■ **Exercise objective**: Could you output every line of the items below as a numbered list, leaving out any blank lines?

■ **Stored items**:
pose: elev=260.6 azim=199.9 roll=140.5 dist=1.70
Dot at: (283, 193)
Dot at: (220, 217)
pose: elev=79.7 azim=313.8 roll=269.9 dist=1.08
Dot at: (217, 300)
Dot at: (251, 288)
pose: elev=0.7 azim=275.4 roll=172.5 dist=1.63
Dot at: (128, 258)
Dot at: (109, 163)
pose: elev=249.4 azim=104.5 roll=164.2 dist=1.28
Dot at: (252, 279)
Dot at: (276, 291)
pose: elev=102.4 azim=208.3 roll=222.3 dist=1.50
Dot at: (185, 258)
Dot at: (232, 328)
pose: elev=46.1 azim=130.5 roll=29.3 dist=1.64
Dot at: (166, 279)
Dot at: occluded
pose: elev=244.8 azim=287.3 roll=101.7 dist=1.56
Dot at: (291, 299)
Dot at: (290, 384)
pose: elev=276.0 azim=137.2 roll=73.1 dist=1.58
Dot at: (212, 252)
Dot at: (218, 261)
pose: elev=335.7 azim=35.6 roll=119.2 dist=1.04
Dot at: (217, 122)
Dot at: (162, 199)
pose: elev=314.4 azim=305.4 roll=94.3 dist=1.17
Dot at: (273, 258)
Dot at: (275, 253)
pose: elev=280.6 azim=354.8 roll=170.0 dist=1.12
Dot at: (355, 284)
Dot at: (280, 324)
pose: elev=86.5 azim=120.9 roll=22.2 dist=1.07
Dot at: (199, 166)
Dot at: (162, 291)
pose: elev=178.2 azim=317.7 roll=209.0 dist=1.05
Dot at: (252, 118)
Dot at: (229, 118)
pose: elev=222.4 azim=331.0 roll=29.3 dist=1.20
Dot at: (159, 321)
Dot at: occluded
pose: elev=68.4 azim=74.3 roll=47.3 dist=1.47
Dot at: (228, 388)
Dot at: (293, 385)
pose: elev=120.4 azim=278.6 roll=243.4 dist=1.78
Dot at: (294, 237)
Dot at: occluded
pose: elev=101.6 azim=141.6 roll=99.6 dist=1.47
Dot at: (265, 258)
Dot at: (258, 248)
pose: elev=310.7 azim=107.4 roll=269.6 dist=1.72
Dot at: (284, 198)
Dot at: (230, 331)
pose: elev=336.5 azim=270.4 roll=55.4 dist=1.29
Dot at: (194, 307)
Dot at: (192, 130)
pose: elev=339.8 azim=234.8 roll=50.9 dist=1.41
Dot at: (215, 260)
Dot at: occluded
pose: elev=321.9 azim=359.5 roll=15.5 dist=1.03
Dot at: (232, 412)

■ **Result for this exercise**:
1. pose: elev=260.6 azim=199.9 roll=140.5 dist=1.70
2. Dot at: (283, 193)
3. Dot at: (220, 217)
4. pose: elev=79.7 azim=313.8 roll=269.9 dist=1.08
5. Dot at: (217, 300)
6. Dot at: (251, 288)
7. pose: elev=0.7 azim=275.4 roll=172.5 dist=1.63
8. Dot at: (128, 258)
9. Dot at: (109, 163)
10. pose: elev=249.4 azim=104.5 roll=164.2 dist=1.28
11. Dot at: (252, 279)
12. Dot at: (276, 291)
13. pose: elev=102.4 azim=208.3 roll=222.3 dist=1.50
14. Dot at: (185, 258)
15. Dot at: (232, 328)
16. pose: elev=46.1 azim=130.5 roll=29.3 dist=1.64
17. Dot at: (166, 279)
18. Dot at: occluded
19. pose: elev=244.8 azim=287.3 roll=101.7 dist=1.56
20. Dot at: (291, 299)
21. Dot at: (290, 384)
22. pose: elev=276.0 azim=137.2 roll=73.1 dist=1.58
23. Dot at: (212, 252)
24. Dot at: (218, 261)
25. pose: elev=335.7 azim=35.6 roll=119.2 dist=1.04
26. Dot at: (217, 122)
27. Dot at: (162, 199)
28. pose: elev=314.4 azim=305.4 roll=94.3 dist=1.17
29. Dot at: (273, 258)
30. Dot at: (275, 253)
31. pose: elev=280.6 azim=354.8 roll=170.0 dist=1.12
32. Dot at: (355, 284)
33. Dot at: (280, 324)
34. pose: elev=86.5 azim=120.9 roll=22.2 dist=1.07
35. Dot at: (199, 166)
36. Dot at: (162, 291)
37. pose: elev=178.2 azim=317.7 roll=209.0 dist=1.05
38. Dot at: (252, 118)
39. Dot at: (229, 118)
40. pose: elev=222.4 azim=331.0 roll=29.3 dist=1.20
41. Dot at: (159, 321)
42. Dot at: occluded
43. pose: elev=68.4 azim=74.3 roll=47.3 dist=1.47
44. Dot at: (228, 388)
45. Dot at: (293, 385)
46. pose: elev=120.4 azim=278.6 roll=243.4 dist=1.78
47. Dot at: (294, 237)
48. Dot at: occluded
49. pose: elev=101.6 azim=141.6 roll=99.6 dist=1.47
50. Dot at: (265, 258)
51. Dot at: (258, 248)
52. pose: elev=310.7 azim=107.4 roll=269.6 dist=1.72
53. Dot at: (284, 198)
54. Dot at: (230, 331)
55. pose: elev=336.5 azim=270.4 roll=55.4 dist=1.29
56. Dot at: (194, 307)
57. Dot at: (192, 130)
58. pose: elev=339.8 azim=234.8 roll=50.9 dist=1.41
59. Dot at: (215, 260)
60. Dot at: occluded
61. pose: elev=321.9 azim=359.5 roll=15.5 dist=1.03
62. Dot at: (232, 412)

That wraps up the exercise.